Michaelis master's in fine art student Ruth Sacks is patiently explaining that she works with a wealth of concepts and objects - text pieces, photographs, print outs - rather than producing static works destined for museums, collections or walls.
"Some artists are craft-based and need to make something with their hands. For me, the concept is important."
It was her concept for a Human Rights Day statement that won her the coveted 2006 ABSA L'Atelier award. Sacks hired a plane to write "Don't Panic" across the sky. On exhibition was the video footage capturing the event.
Her award includes a sojourn in Paris to study at the Cité Internationale des Arts, as well as airfare, a
She's delighted. Some of the best conceptual artists in the world are to be found in Paris.
There is a strong performance element in her work; things that are staged without there being a stage or actor. She cites the occasion she arranged for a couch to be tipped off a cliff in Hout Bay.
"The event itself is important."
After a year she will push it out to sea ("All biodegradable elements,' she adds) and erect a bronze plaque to mark the occasion.
In Turin she once glued slipslops to the ground in public spaces, the work intended to provoke comment on everyday life.
"The medium changes according to the idea I wish to communicate."
Sacks is also one of six artists invited by the Sunday Times to produce an artwork to celebrate prominent citizens.

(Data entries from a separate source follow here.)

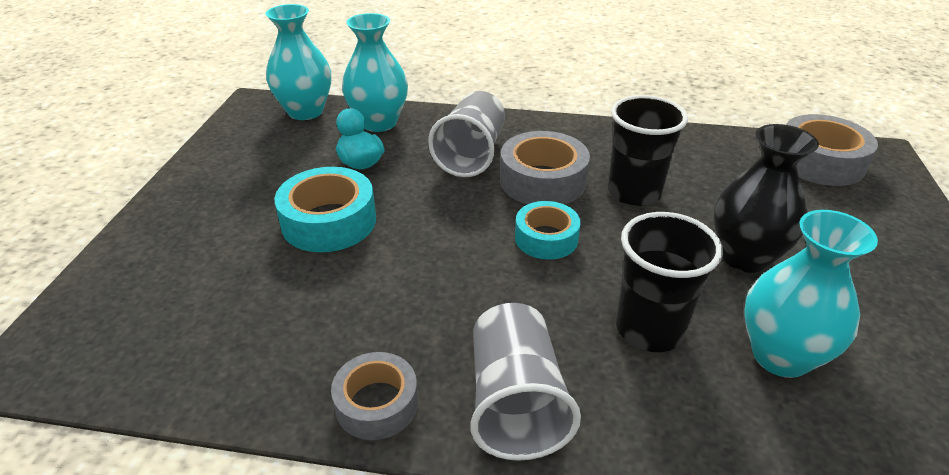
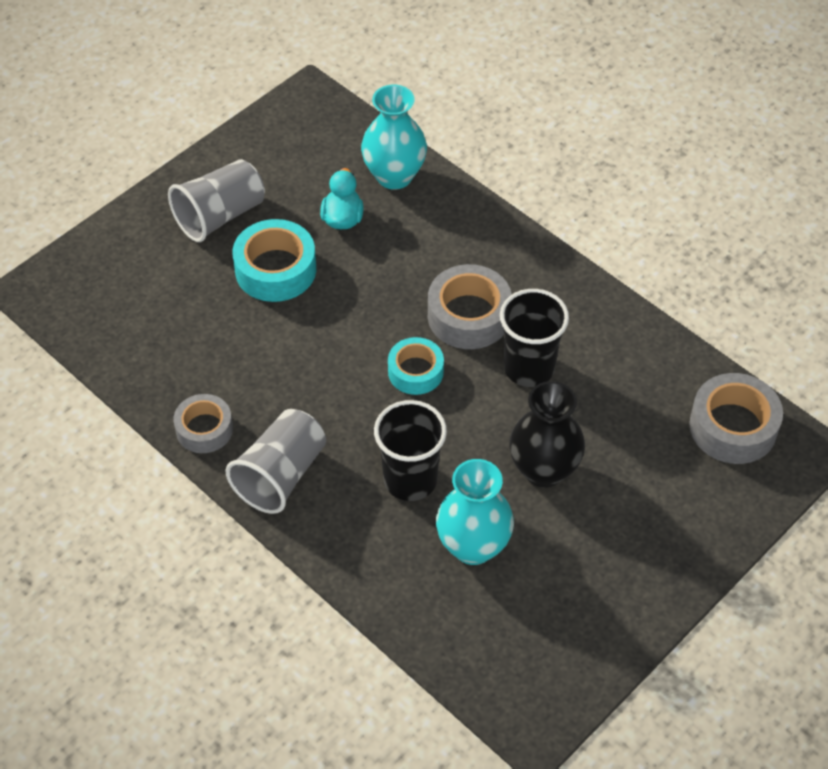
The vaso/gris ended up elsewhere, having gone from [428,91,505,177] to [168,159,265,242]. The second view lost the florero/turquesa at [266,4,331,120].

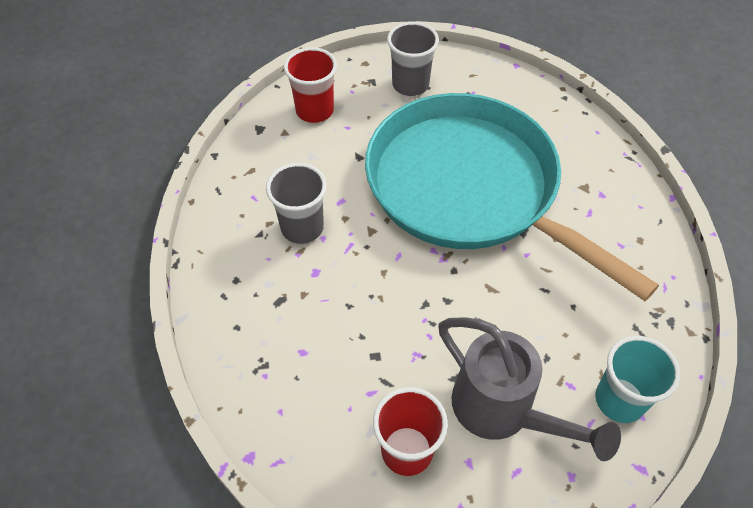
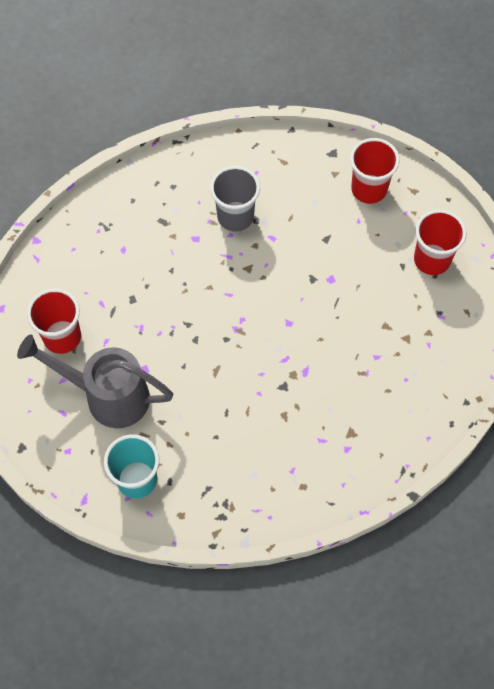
The regadera/gris at [438,317,621,461] ended up facing another way, 75 degrees clockwise from before. What was the vaso/gris at [387,22,439,96] turned into the vaso/rojo at [414,210,467,275]. The second view lost the sartén/turquesa at [365,93,659,301].

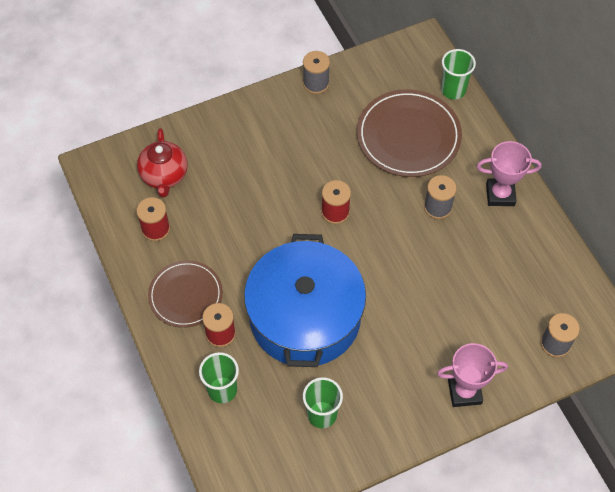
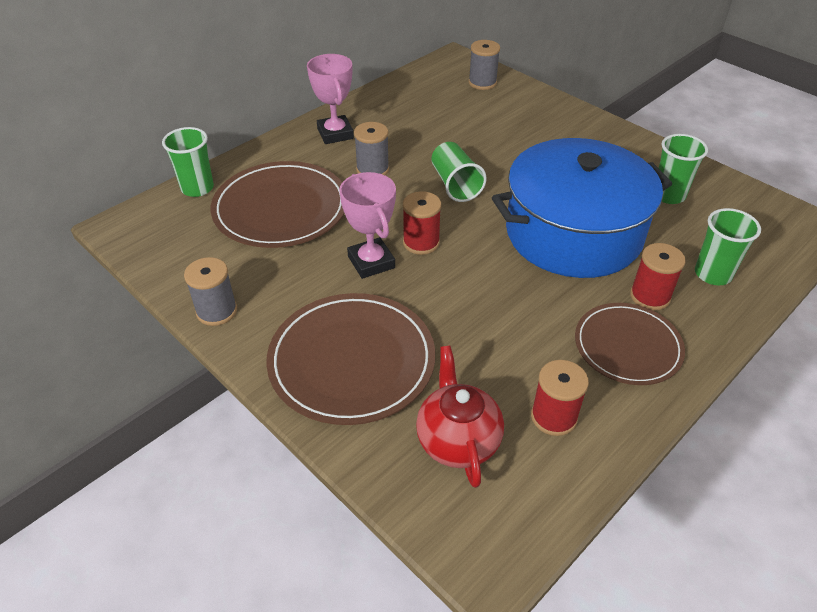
The second view gained the plato/marrón at [267,293,435,425]. The trofeo/rosa ended up elsewhere, having gone from [437,343,508,407] to [339,172,396,279]. The tetera/rojo at [137,128,188,197] ended up facing another way, 75 degrees counterclockwise from before. The second view gained the vaso/verde at [432,142,487,202].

She is creating a monument to Cissy Gool at the Cape Town City Hall. Gool was the first coloured woman to graduate from UCT, with a master's degree in 1933. She then completed her LLB and was admitted to the Supreme Court as an advocate in 1962. A tireless campaigner against social injustice and racism, she was detained in terms of the State of Emergency at the age of 63 and held in solitary confinement. She died three years later.
There are two large-scale exhibitions Sacks is looking forward to participating in this year: one in Luanda and another in the Canary Islands, a site-specific work at an old laundry.
"Something like that," she smiles, concepts uncurling in her imagination.
She's also working on a book, I'll Stop Believing in You If You Stop Believing In Me, a catalogue of an exhibition that may or may not exist in real life. One contributor claims to be infiltrating Internet sex chat lines and documenting his experiences.
"We can't tell if he's doing it or not,' Sacks says.